14) Milk Chocolate (Sugar, Milk, Cocoa Butter, Chocolate): As we learned during our ranking of chocolates, milk chocolate boasts less heart-healthy cacao and more unhealthy sugar than many other options.
15) Salt: This enhances the flavor.
16) Modified Corn Starch: Modified corn starch is (obviously) extracted from corn, then treated physically, enzymatically or chemically to partially break down the starch. It’s typically used as a batter to give foods a light, crispy texture.
17) Natural and Artificial Flavors: While natural flavors are quite literally flavors derived from an actual food source — i.e., chocolate flavoring taken from real chocolate — artificial flavors are chemical compounds created in a lab that mimic a natural flavor in some way. While that may sound unnatural (and thus, unhealthy), Shanahan previously told me she has no real problem with artificial flavoring: “They’re not killers because they’re added in very, very small quantities to food.”
18) Soy Lecithin: Soy lecithin is a component of fat found in, you guessed it, soy. It’s typically added to food products as an emulsifier, which means it helps the numerous ingredients found in these tarts mix together. In some cases, soy lecithin can also help foods stay fresh while they sit on the shelves.
19) Gelatin: Gelatin is a colorless, flavorless protein derived from various animal parts, so vegetarians and vegans beware. It’s commonly used as a gelling agent. As such, it’s what makes up the bulk of the goo inside these Pop-Tarts.
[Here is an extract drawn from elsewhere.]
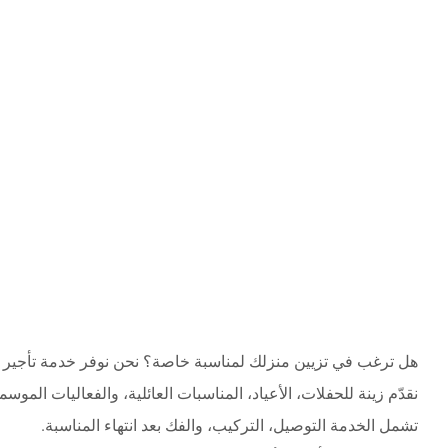
هل ترغب في تزيين منزلك لمناسبة خاصة؟ نحن نوفر خدمة تأجير ز
نقدّم زينة للحفلات، الأعياد، المناسبات العائلية، والفعاليات الموسم
تشمل الخدمة التوصيل، التركيب، والفك بعد انتهاء المناسبة.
20) Egg Whites: These are probably added to help thicken the gooey insides or as part of the baking process.
21) Color Added: Artificial colors have a bad reputation, but as Shanahan explained during my analysis of Doritos, studies arguing this are a bit flawed: “I’ve always been of the opinion that studies claiming artificial colors can cause cancer are irrelevant because [in the studies] they use really high amounts of the artificial colors — like, a million times more than you’d ever get [in your] food [throughout your lifetime].” All in all, the average person’s liver should be able to break down whatever minuscule amount of artificial coloring we consume with food.
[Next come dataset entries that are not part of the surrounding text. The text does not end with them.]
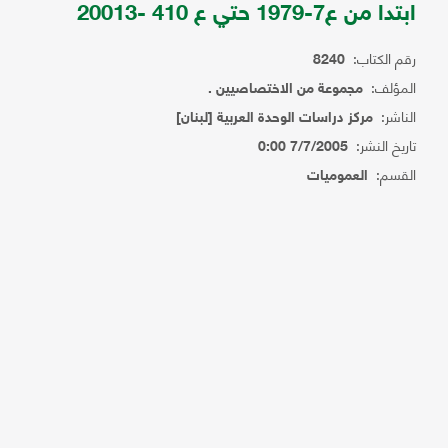
ابتدا من ع7-1979 حتي ع 410 -20013
رقم الكتاب:
8240
المؤلف:
مجموعة من الاختصاصيين .
الناشر:
مركز دراسات الوحدة العربية [لبنان]
تاريخ النشر:
7/7/2005 0:00
القسم:
العموميات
22) Xanthan Gum: Xanthan gum is another relatively harmless ingredient that contributes to the thick, gooey texture within Pop-Tarts. That said, those with bowel issues should keep an eye out for this ingredient, as a study published in the British Journal of Nutrition found it to be a highly efficient laxative.
Look, I know society has come to accept eating literal cake for breakfast. But the fact is, Pop-Tarts are basically just empty wheat calories flavored with a bunch of sugar and a dash of truly horrifying chemicals. So if you eat Pop-Tarts with any regularity, you can probably expect your body to pop in one way or another some time soon.